*** MATERIAL TO PROCESS ***

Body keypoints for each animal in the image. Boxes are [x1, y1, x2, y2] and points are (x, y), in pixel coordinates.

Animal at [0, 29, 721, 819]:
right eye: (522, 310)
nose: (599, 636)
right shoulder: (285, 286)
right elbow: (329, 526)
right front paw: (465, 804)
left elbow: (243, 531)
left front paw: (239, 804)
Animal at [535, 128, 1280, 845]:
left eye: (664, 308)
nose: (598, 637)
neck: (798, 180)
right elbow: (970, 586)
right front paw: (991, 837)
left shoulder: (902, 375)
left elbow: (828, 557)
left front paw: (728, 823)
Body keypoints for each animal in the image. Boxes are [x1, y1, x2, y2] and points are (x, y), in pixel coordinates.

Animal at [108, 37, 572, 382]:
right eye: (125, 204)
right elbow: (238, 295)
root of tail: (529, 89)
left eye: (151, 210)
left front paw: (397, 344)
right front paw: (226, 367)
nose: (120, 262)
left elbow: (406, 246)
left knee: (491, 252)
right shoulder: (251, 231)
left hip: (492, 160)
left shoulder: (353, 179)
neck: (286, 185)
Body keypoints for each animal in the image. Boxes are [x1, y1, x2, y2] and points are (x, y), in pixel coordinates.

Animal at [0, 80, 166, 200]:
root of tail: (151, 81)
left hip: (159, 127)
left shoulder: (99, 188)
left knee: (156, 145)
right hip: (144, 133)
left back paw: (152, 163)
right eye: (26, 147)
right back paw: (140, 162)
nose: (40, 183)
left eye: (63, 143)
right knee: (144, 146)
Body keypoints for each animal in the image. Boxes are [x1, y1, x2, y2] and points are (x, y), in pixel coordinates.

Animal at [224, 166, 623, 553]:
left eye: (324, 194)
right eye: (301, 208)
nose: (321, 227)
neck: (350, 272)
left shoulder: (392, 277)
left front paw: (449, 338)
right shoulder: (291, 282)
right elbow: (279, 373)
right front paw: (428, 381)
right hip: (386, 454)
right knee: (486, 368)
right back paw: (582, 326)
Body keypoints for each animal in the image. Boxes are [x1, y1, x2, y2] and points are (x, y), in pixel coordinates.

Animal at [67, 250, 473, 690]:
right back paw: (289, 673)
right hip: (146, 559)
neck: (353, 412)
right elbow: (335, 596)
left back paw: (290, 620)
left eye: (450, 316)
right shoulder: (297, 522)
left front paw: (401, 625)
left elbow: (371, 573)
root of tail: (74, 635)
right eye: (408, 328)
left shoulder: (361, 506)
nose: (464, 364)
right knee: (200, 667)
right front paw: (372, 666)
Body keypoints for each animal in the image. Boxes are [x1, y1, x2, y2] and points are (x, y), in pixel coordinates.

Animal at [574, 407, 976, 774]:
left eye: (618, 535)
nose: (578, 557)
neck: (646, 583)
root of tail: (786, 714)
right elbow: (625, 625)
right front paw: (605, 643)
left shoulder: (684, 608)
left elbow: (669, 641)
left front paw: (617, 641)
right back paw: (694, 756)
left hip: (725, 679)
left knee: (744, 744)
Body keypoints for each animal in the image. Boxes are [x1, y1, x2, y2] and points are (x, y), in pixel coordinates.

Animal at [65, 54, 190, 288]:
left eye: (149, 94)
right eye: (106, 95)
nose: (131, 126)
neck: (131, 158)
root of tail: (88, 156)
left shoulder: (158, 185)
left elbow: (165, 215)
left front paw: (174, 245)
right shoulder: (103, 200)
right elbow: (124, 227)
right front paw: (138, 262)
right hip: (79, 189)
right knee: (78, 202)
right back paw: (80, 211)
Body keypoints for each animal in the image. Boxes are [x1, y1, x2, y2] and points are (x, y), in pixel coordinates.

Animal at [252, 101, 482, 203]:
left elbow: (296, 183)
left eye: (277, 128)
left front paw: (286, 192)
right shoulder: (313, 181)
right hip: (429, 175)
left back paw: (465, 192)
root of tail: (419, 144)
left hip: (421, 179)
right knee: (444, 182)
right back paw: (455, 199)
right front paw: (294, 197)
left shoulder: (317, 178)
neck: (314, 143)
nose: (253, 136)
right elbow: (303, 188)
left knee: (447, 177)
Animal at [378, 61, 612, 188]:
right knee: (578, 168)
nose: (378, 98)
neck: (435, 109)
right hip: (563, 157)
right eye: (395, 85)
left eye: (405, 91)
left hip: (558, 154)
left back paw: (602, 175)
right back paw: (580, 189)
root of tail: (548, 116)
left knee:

*** End of MATERIAL TO PROCESS ***

[WHAT THE TASK ASKS] From the line holding "right knee: (78, 202)" down to the last line of the records above, restate each line exactly as written.

[WRITTEN ANSWER]
right knee: (78, 202)
right back paw: (80, 211)
Body keypoints for each animal in the image. Boxes are [x1, y1, x2, y2] and points are (x, y), in pixel coordinates.

Animal at [252, 101, 482, 203]:
left elbow: (296, 183)
left eye: (277, 128)
left front paw: (286, 192)
right shoulder: (313, 181)
right hip: (429, 175)
left back paw: (465, 192)
root of tail: (419, 144)
left hip: (421, 179)
right knee: (444, 182)
right back paw: (455, 199)
right front paw: (294, 197)
left shoulder: (317, 178)
neck: (314, 143)
nose: (253, 136)
right elbow: (303, 188)
left knee: (447, 177)
Animal at [378, 61, 612, 188]:
right knee: (578, 168)
nose: (378, 98)
neck: (435, 109)
right hip: (563, 157)
right eye: (395, 85)
left eye: (405, 91)
left hip: (558, 154)
left back paw: (602, 175)
right back paw: (580, 189)
root of tail: (548, 116)
left knee:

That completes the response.